Commissioner Pai isn't letting up. He's released a financial projection of what will happen if the Chairman's reform proposal is implemented. I'm not clear on where the numbers come from. But I'm guessing it's based on projected C1 demand (don't call it P1, because it no longer includes a lot of P1 services like phones and Web hosting), a fixed cap, and $1 billion/year taken out of the fund for the Wi-Fi chimera.
The good news: the Commissioner seems to no longer believe in the red-tape funding gap mirage. When he was doing the calculations for his proposal, that was good for $400 million in savings each year.
I don't think it's fair to say that the plan will "cut" funding. Even if the Commissioner's pessimistic numbers were right, it's not that anyone is cutting funding, it's that funding for Internet is being crowded out by other priorities. Voice services, webhosting, email, etc. are being cut (with Commissioner Pai's support).
Yesterday, Commissioner Pai said that the FCC plans to increase the contribution factor after the elections. Seems to me that you can't have it both ways: the Chairman may be planning to jack our phone bills, or he may be starve the fund so that Internet access won't be funded, but he can't be planning to do both.

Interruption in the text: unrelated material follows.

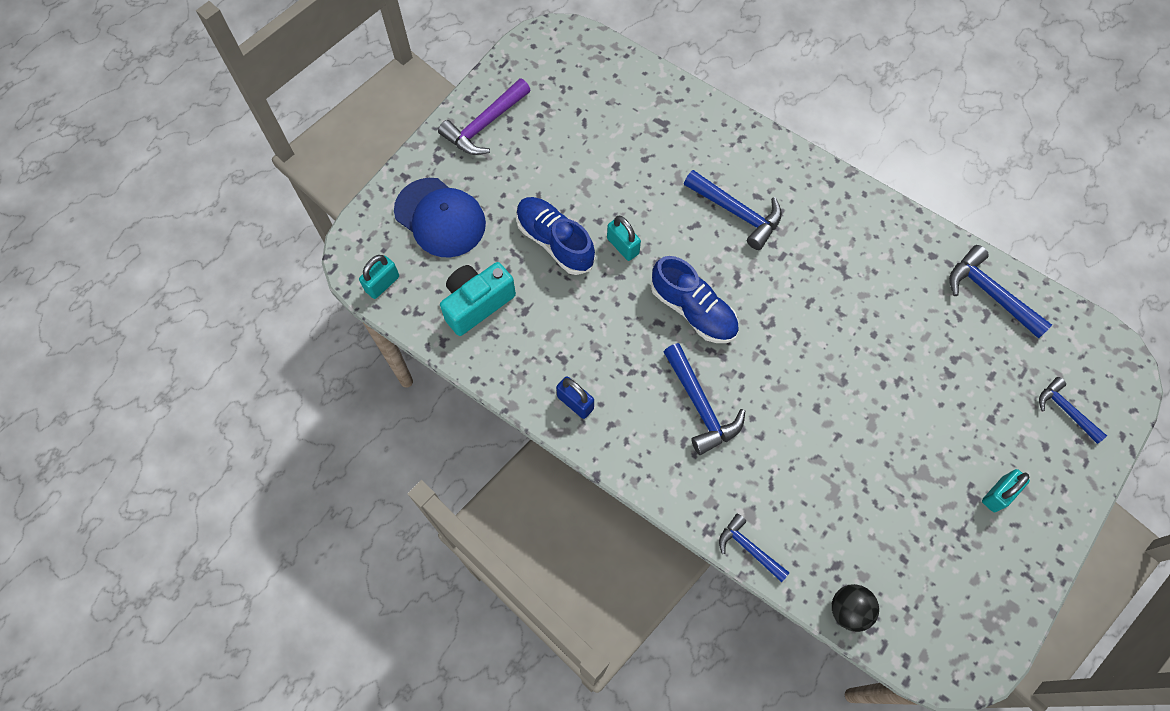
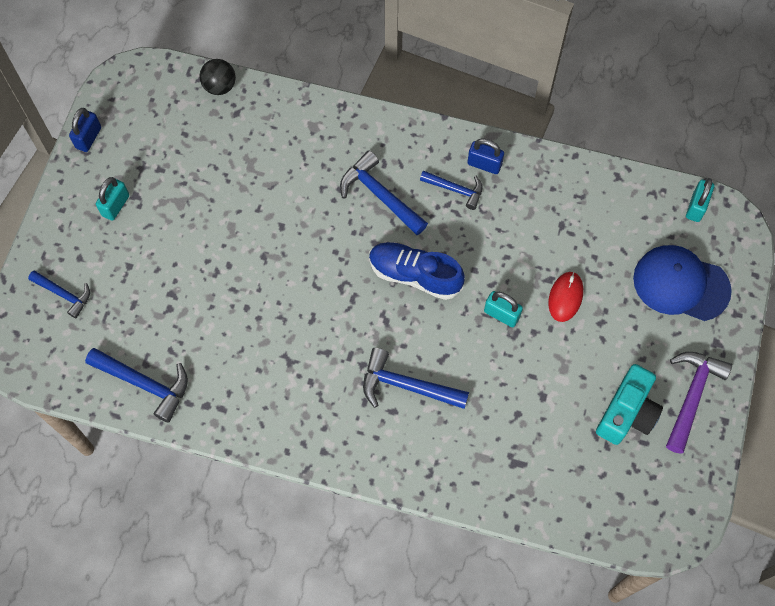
camera: 160 degrees right, 0 degrees up
(477, 303) = (606, 217): turquoise camera -> turquoise camera (627, 413)
(555, 241) = (565, 297): blue shoe -> red mouse
(748, 548) = (307, 103): blue hammer -> blue hammer (456, 190)
(1021, 594) = (88, 138): none -> blue padlock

But I have to say, I agree with Commissioner Pai's underlying point (and so do a lot of schools and libraries): we should be told how the Chairman plans to pay for years 3 through 5 of his plan. Commissioner Pai's not the only one worried that come Year 3, a lot of applicants are going to left high and dry.
What's up with the emphasis on rural applicants? Commissioner Pai always seems to be focused on the rural. In his reform proposal, rural applicants got twice as much funding as non-rural. And in this press release, he says, "many rural schools would lose all of their funding." Actually, the non-rural schools would be first in line, since rural schools get a 10% goose in their discount at lower levels. So the first to lose funding would be non-rural schools with 0%-1% low-income kids (20% discount). Then the rural schools with 0%-1% low-income kids (25% discount). Then non-rural with 1%-19.5% low-income (40%). The 50% band has both rural schools with 1%-19.5% low-income and non-rural with 19.5%-34.5% low-income.
So while the cuts imagined by Commissioner Pai would affect rural school children, they would affect a lot more non-rural children.
So Commissioner Pai gets a tip of my hat for pointing out that the emperor loses his clothes in year 3 of this reform, and a wag of my finger for overstating the harm, especially the harm to rural students.